Hydraulic disc groupset for $800.  Cool.
If you can find a frame and wheels to go with . . .

Merlin sells the Kinesis Tripster ATR, with its ATR technology (Adventure.  Tour.  Race.), a titanium frameset with carbon fork and disc brake mounts, for $1750 or so.

And matching Kinesis wheels, a nice sub-1600 gram disc brake wheelset, for $311.

The hypothetical build is a pretty bike.

Add in a finishing kit including tires, seatpost, saddle, and bars, and this comes to right around $3000 for an Ultegra hydraulic brake titanium bike.  Of course, I would have to build it myself, with all the chances for screw-ups that entails.

Another option is to find the frameset somewhere else.  Habanero for a custom build?  $2000 for the Salsa Warbird carbon frameset?  Look for a deal on a Litespeed or Lynskey frameset? (They are out there if you look.)  Yes, it is possible, but I doubt you can build a dream bike for under $2500, and $3000+ is more realistic when you consider inevitable missteps.



2 comments:

Unknown said...

Have you or could you tackle the laidback seatpost phenomenon? Seems seat tube angles are relaxing a bit over time, see many more 73 and 72 degrees now, yet the laidbacks are nearly everywhere. I have about a 39 inch x-seam and I constantly find myself too far back on the pedals unless I slam the rails all the way forward on a laidback post (the 25 mm offset type).

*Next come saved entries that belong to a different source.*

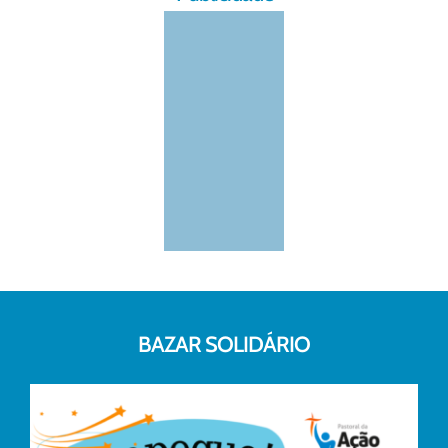
BAZAR SOLIDÁRIO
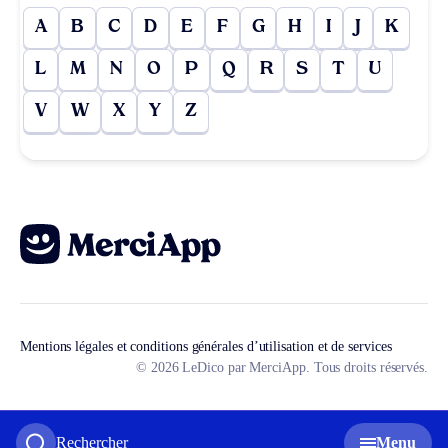
A
B
C
D
E
F
G
H
I
J
K
L
M
N
O
P
Q
R
S
T
U
V
W
X
Y
Z
Mentions légales et conditions générales d’utilisation et de services
© 2026 LeDico par MerciApp. Tous droits réservés.
Rechercher
Menu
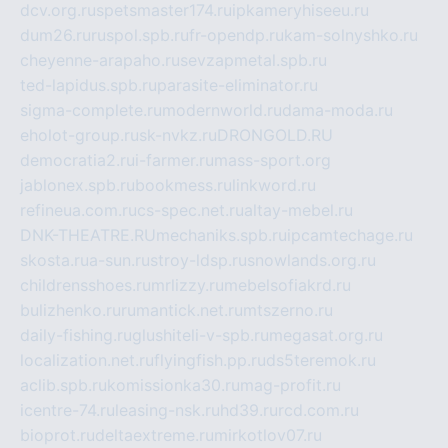
dcv.org.ru
spetsmaster174.ru
ipkameryhiseeu.ru
dum26.ru
ruspol.spb.ru
fr-opendp.ru
kam-solnyshko.ru
cheyenne-arapaho.ru
sevzapmetal.spb.ru
ted-lapidus.spb.ru
parasite-eliminator.ru
sigma-complete.ru
modernworld.ru
dama-moda.ru
eholot-group.ru
sk-nvkz.ru
DRONGOLD.RU
democratia2.ru
i-farmer.ru
mass-sport.org
jablonex.spb.ru
bookmess.ru
linkword.ru
refineua.com.ru
cs-spec.net.ru
altay-mebel.ru
DNK-THEATRE.RU
mechaniks.spb.ru
ipcamtechage.ru
skosta.ru
a-sun.ru
stroy-ldsp.ru
snowlands.org.ru
childrensshoes.ru
mrlizzy.ru
mebelsofiakrd.ru
bulizhenko.ru
rumantick.net.ru
mtszerno.ru
daily-fishing.ru
glushiteli-v-spb.ru
megasat.org.ru
localization.net.ru
flyingfish.pp.ru
ds5teremok.ru
aclib.spb.ru
komissionka30.ru
mag-profit.ru
icentre-74.ru
leasing-nsk.ru
hd39.ru
rcd.com.ru
bioprot.ru
deltaextreme.ru
mirkotlov07.ru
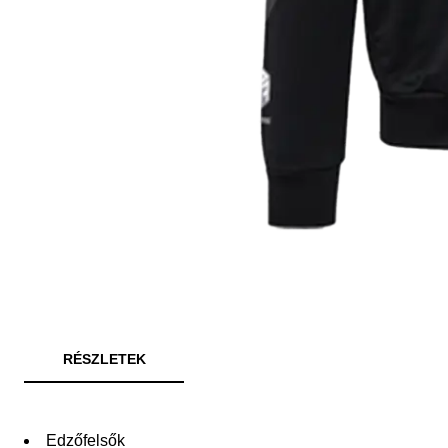
RÉSZLETEK
Edzőfelsők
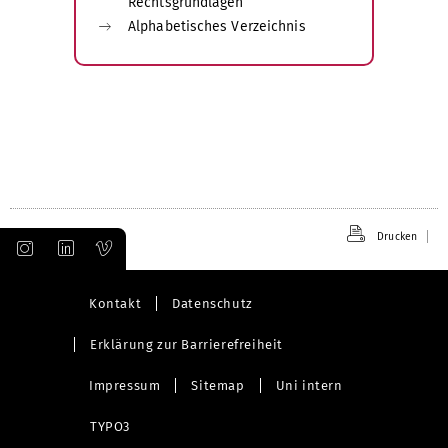
Rechtsgrundlagen
Alphabetisches Verzeichnis
Drucken
Kontakt
Datenschutz
Erklärung zur Barrierefreiheit
Impressum
Sitemap
Uni intern
TYPO3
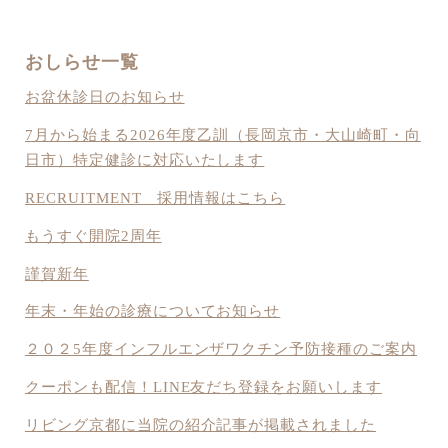
おしらせ一覧
お盆休診日のお知らせ
7月から始まる2026年度乙訓（長岡京市・大山崎町・向
日市）特定健診に対応いたします
RECRUITMENT 採用情報はこちら
もうすぐ開院2周年
謹賀新年
年末・年始の診療についてお知らせ
２０２5年度インフルエンザワクチン予防接種のご案内
クーポンも配信！LINE友だち登録をお願いします
リビング京都に当院の紹介記事が掲載されました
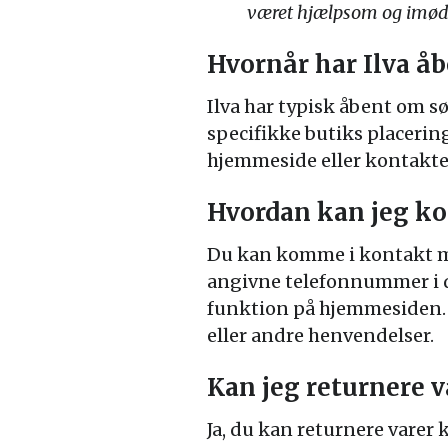
været hjælpsom og imød
Hvornår har Ilva å
Ilva har typisk åbent om sø
specifikke butiks placering
hjemmeside eller kontakte
Hvordan kan jeg k
Du kan komme i kontakt me
angivne telefonnummer i de
funktion på hjemmesiden. 
eller andre henvendelser.
Kan jeg returnere v
Ja, du kan returnere varer 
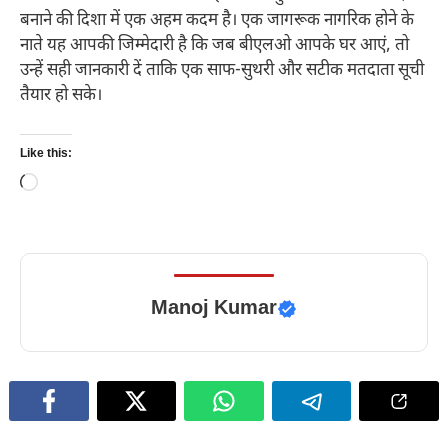
बनाने की दिशा में एक अहम कदम है। एक जागरूक नागरिक होने के
नाते यह आपकी जिम्मेदारी है कि जब बीएलओ आपके घर आएं, तो
उन्हें सही जानकारी दें ताकि एक साफ-सुथरी और सटीक मतदाता सूची
तैयार हो सके।
Like this:
Loading…
Manoj Kumar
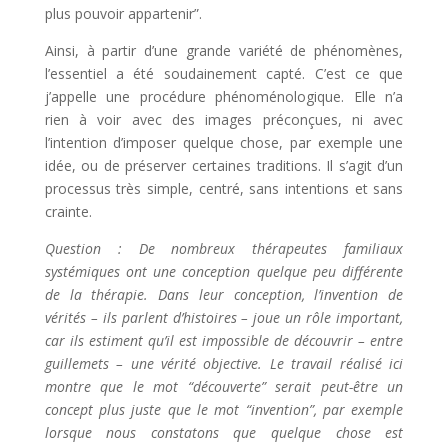
plus pouvoir appartenir”.
Ainsi, à partir d’une grande variété de phénomènes,
l’essentiel a été soudainement capté. C’est ce que
j’appelle une procédure phénoménologique. Elle n’a
rien à voir avec des images préconçues, ni avec
l’intention d’imposer quelque chose, par exemple une
idée, ou de préserver certaines traditions. Il s’agit d’un
processus très simple, centré, sans intentions et sans
crainte.
Question : De nombreux thérapeutes familiaux
systémiques ont une conception quelque peu différente
de la thérapie. Dans leur conception, l’invention de
vérités – ils parlent d’histoires – joue un rôle important,
car ils estiment qu’il est impossible de découvrir – entre
guillemets – une vérité objective. Le travail réalisé ici
montre que le mot “découverte” serait peut-être un
concept plus juste que le mot “invention”, par exemple
lorsque nous constatons que quelque chose est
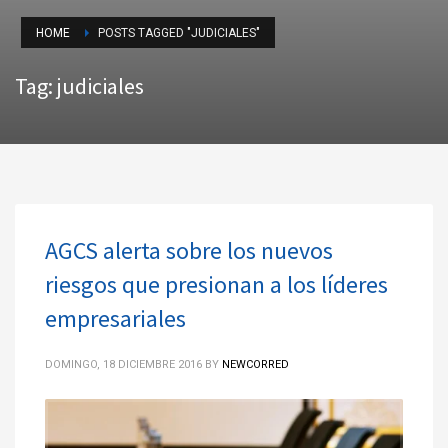
HOME
POSTS TAGGED "JUDICIALES"
Tag: judiciales
AGCS alerta sobre los nuevos
riesgos que presionan a los líderes
empresariales
DOMINGO, 18 DICIEMBRE 2016
BY
NEWCORRED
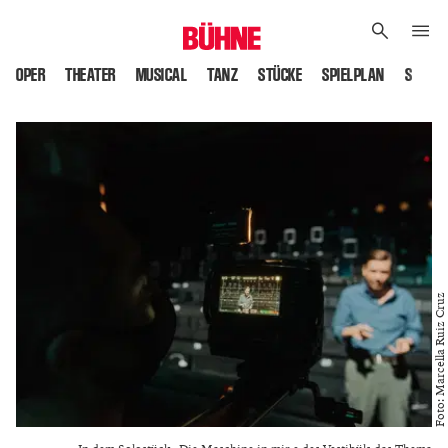
OPER
THEATER
MUSICAL
TANZ
STÜCKE
SPIELPLAN
SPIELS
Foto: Marcella Ruiz Cruz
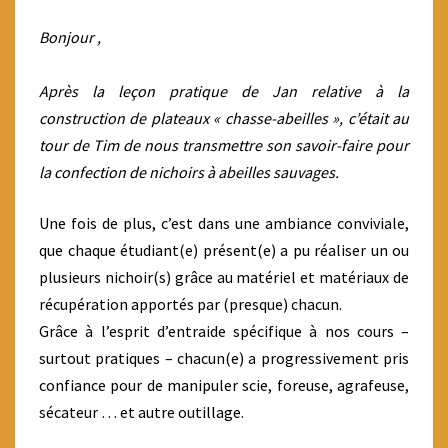
Bonjour ,
Après la leçon pratique de Jan relative à la
construction de plateaux « chasse-abeilles », c’était au
tour de Tim de nous transmettre son savoir-faire pour
la confection de nichoirs à abeilles sauvages.
Une fois de plus, c’est dans une ambiance conviviale,
que chaque étudiant(e) présent(e) a pu réaliser un ou
plusieurs nichoir(s) grâce au matériel et matériaux de
récupération apportés par (presque) chacun.
Grâce à l’esprit d’entraide spécifique à nos cours –
surtout pratiques – chacun(e) a progressivement pris
confiance pour de manipuler scie, foreuse, agrafeuse,
sécateur … et autre outillage.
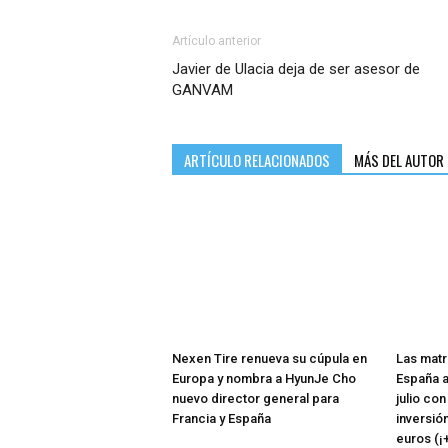
Artículo anterior
Javier de Ulacia deja de ser asesor de
GANVAM
ARTÍCULO RELACIONADOS
MÁS DEL AUTOR
Nexen Tire renueva su cúpula en
Las matr
Europa y nombra a HyunJe Cho
España a
nuevo director general para
julio co
Francia y España
inversió
euros (¡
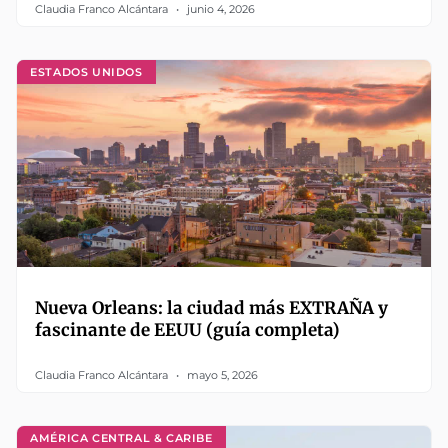
Claudia Franco Alcántara
junio 4, 2026
ESTADOS UNIDOS
Nueva Orleans: la ciudad más EXTRAÑA y
fascinante de EEUU (guía completa)
Claudia Franco Alcántara
mayo 5, 2026
AMÉRICA CENTRAL & CARIBE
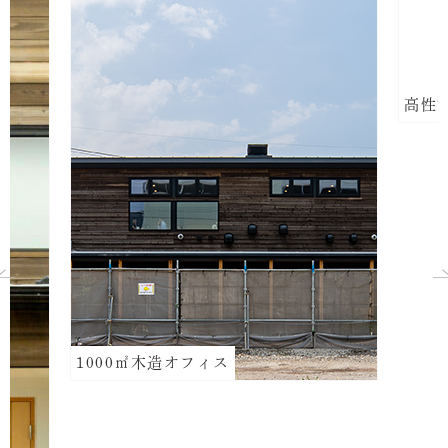
高性
1000㎡木造オフィス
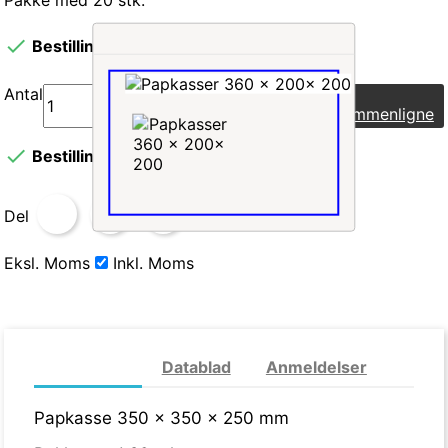

Bestillings vare, 10 - 14 dages levering.
Antal
Læg i indkøbskurv
Sammenligne

Bestillings vare, 10 - 14 dages levering.
Del
Eksl. Moms
Inkl. Moms
Mere info
Datablad
Anmeldelser
Papkasse 350 x 350 x 250 mm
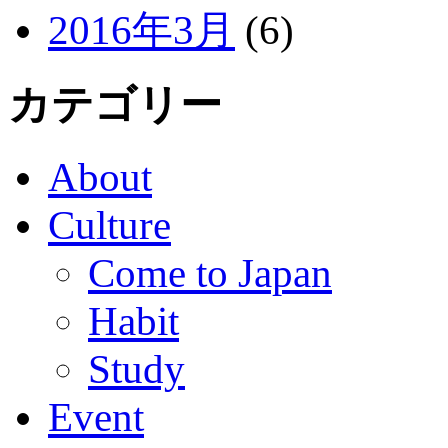
2016年3月
(6)
カテゴリー
About
Culture
Come to Japan
Habit
Study
Event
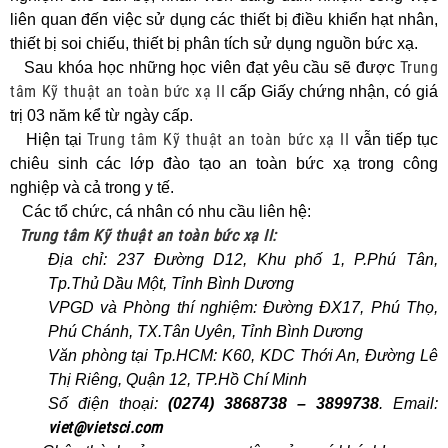
liên quan đến việc sử dụng các thiết bị điều khiển hạt nhân,
thiết bị soi chiếu, thiết bị phân tích sử dụng nguồn bức xạ.
Trung
Sau khóa học những học viên đạt yêu cầu sẽ được
tâm Kỹ thuật an toàn bức xạ II
cấp Giấy chứng nhận, có giá
trị 03 năm kể từ ngày cấp.
Trung tâm Kỹ thuật an toàn bức xạ II
Hiện tại
vẫn tiếp tục
chiêu sinh các lớp đào tạo an toàn bức xạ trong công
nghiệp và cả trong y tế.
Các tổ chức, cá nhân có nhu cầu liên hệ:
Trung tâm Kỹ thuật an toàn bức xạ II:
Địa chỉ: 237 Đường D12, Khu phố 1, P.Phú Tân,
Tp.Thủ Dầu Một, Tỉnh Bình Dương
VPGD và Phòng thí nghiệm: Đường ĐX17, Phú Thọ,
Phú Chánh, TX.Tân Uyên, Tỉnh Bình Dương
Văn phòng tại Tp.HCM: K60, KDC Thới An, Đường Lê
Thị Riêng, Quận 12, TP.Hồ Chí Minh
Số điện thoại:
(0274) 3868738 – 3899738
. Email:
viet@vietsci.com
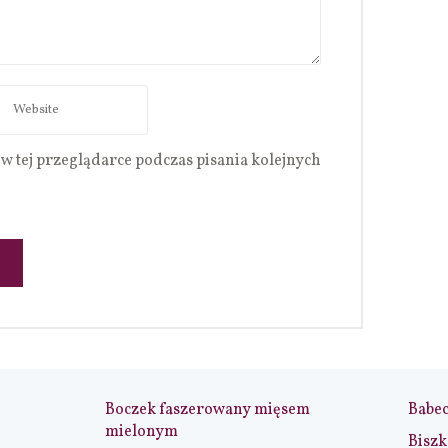
w tej przeglądarce podczas pisania kolejnych
Boczek faszerowany mięsem
Babe
mielonym
Biszk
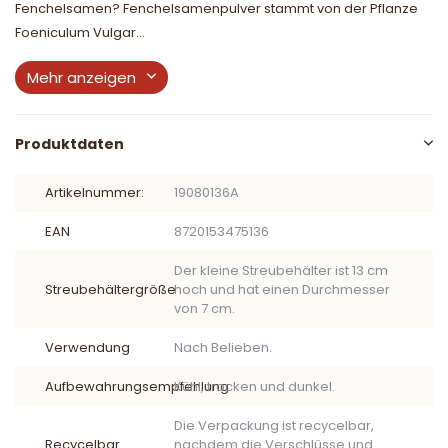
Fenchelsamen? Fenchelsamenpulver stammt von der Pflanze
Foeniculum Vulgar...
Mehr anzeigen
Produktdaten
Artikelnummer:
19080136A
EAN
8720153475136
Der kleine Streubehälter ist 13 cm
Streubehältergröße
hoch und hat einen Durchmesser
von 7 cm.
Verwendung
Nach Belieben.
Aufbewahrungsempfehlung
Kühl, trocken und dunkel.
Die Verpackung ist recycelbar,
Recycelbar
nachdem die Verschlüsse und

When I hop on a bike with more of a cruiser saddle, then I can see the use of a laidback as the thighs can't quite extend down as much and I have to maintain a shallower perch. A friend runs laidback and shorter stem because he feels like he gets more power that way but I'm in no way certain or sold on that idea. All I get are sore knees if I'm a half to three quarter inch behind the pedals.

Max said...

Yes, it is odd, isn't it? I am accustomed to riding straight posts for just the reason you mention, although your inseam bests mine by a fair bit. But the post I'm riding currently -- the extraordinary Specialized Cobble Gobbler -- is a 25mm setback. So it's a matter of constant adjustment. All the more weird if one, like I (and maybe you based on your comment) come from a background riding super steep bikes like the time trial builds.

If I had to choose to say one thing, it is that I don't consider the stock seatpost to be part of the marriage at all. The annoying result is a box in the basement full of old seatposts that I've replaced.

The alternative, of course, is a custom build with a steeper tube. One can go with steel from a number of manufacturers, Gunnar being my personal favorite for no particular reason but nostalgia, or titanium for a huge bit more. But a $50 straight seatpost is probably a wiser answer.